КАМЕРНЫЙ МУЗЫКАЛЬНЫЙ ТЕАТР
К концу 60-х годов я поставил огромное количество самых разнообразных опер в различных театрах, городах и странах. Я стал профессором, писал книги. Со стороны могло показаться, что я признан мастером в своем деле, авторитетом. Так могли думать обо мне другие, но сам я так не считал. Думаю, редко и мало кому удавалось дать объективную хорошую оценку себе. Несмотря ни на какие успехи, душу всегда точит некий червь. Червь неудовлетворения, осознания чего-то несостоявшегося, точил и меня. Мне казалось, что я чего-то не доделал, чего-то недодал, чего-то недополучил. Иногда мучила мысль о том, что я не могу вырваться из плена мастеров других профессий. Оперные актеры-певцы, даже самые знаменитые и известные, относились ко мне нежно, любили меня, защищали. Еще лучше относились ко мне знаменитые дирижеры, художники, композиторы. А директора? С почтительностью и надеждой! Я ничего не просил и все необходимое и полагающееся получал.
И все-таки чего-то не хватало, чего-то судьба мне недодала! Чего? Неужели меня смущало то, что структура творческого руководства театром, спектаклем теснила в оперном театре имя режиссера? Ревность? Этого не могло быть, ведь я сам всегда стремился к равноправию на основе взаимовлияния среди художественных руководителей оперного искусства. Но все чаще я ловил себя на том, что видел в своих коллегах-друзьях (дирижерах, художниках) причину того, что где-то, что-то не дотянул, не утвердил. Наверно, мне казалось, что у режиссера в опере по должности не хватает права на диктаторство, хотя я всегда знал, что это право дает не должность, а авторитет и потребность коллектива в данном руководителе. Так постепенно собирались вокруг меня воображаемые облачка недовольства собою. То я чувствовал себя бедным родственником и нахлебником при художнике, то боялся стать в позу угодливости перед дирижером, то мне казалось, что я подстраиваюсь под актеров. Это было глупо и низко. Я стал обижаться на себя за то, что уверенно и успешно способствовал карьере коллег, а они, «неблагодарные», забывают меня, гордо неся знаки признания. Я искал «врагов». Я завидовал Кире Кондрашину за то, что он все-таки будет дирижировать 8-й симфонией Шостаковича. А когда я хочу ставить Берга, Гершвина, Бернстайна, мне не запрещают, нет, но отвечают шутливо-иронично: «Борис Александрович, дорогой, да зачем вам это все нужно?» Я не дирижер, я не могу взять партитуру симфонии, дирижерскую палочку и… уехать в Голландию. Театр — это тяжелый багаж: и физически и духовно.

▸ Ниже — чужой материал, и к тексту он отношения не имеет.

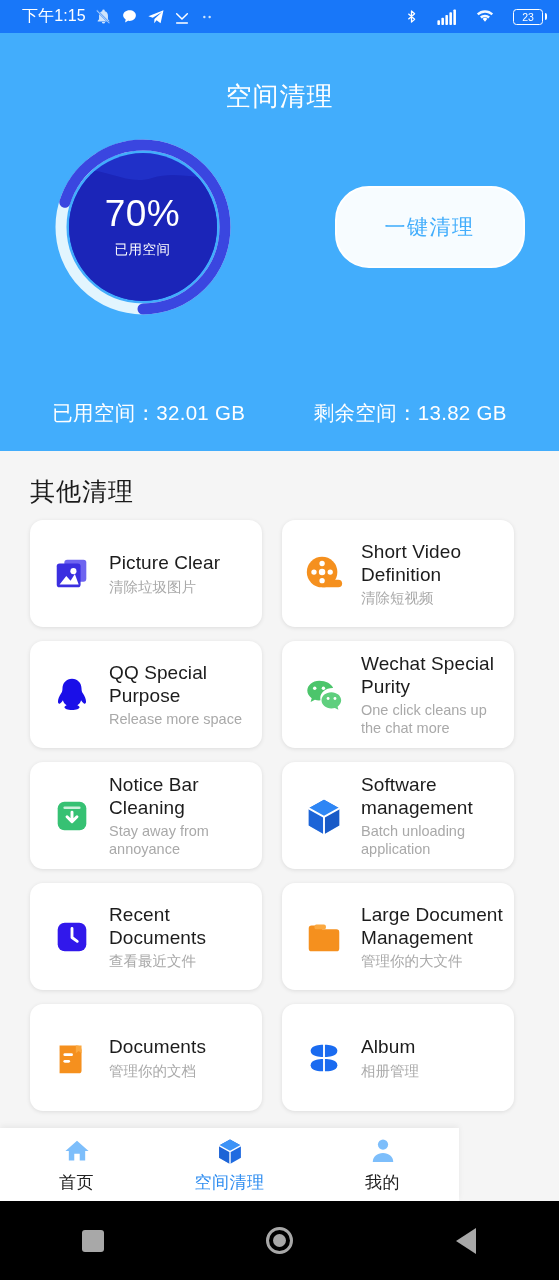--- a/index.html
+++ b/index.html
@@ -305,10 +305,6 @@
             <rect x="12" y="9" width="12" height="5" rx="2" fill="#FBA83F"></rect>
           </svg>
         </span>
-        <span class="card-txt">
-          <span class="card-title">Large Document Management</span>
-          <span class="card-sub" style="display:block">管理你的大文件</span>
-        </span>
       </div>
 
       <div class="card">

Даже мой класс — мастерская в ГИТИСе — это уже театр в миниатюре. И некоторые мои вольности на студенческой сцене вызывали опасный ажиотаж у молодежи («нездоровый интерес», как высказались в министерстве). Мой коллега, педагог и дирижер Дельман, как-то ехидно предложил: «А что если „Нос“ Шостаковича?» Матвей Алексеевич Горбунов, всеми любимый ректор института, на предложение «восстановить русскую классику» отмолчался с долей присущей ему иронии. На мой прямой вопрос: «Вам что, не нравится Шостакович?» он смело, с хохотом ответил: «И Гоголь тоже! Ха-ха-ха!» Но за простодушной шуткой скрывался обман. Мне ни в чем не отказывали, а только шутливо и нежно как бы охраняли от ошибок. Это был капкан.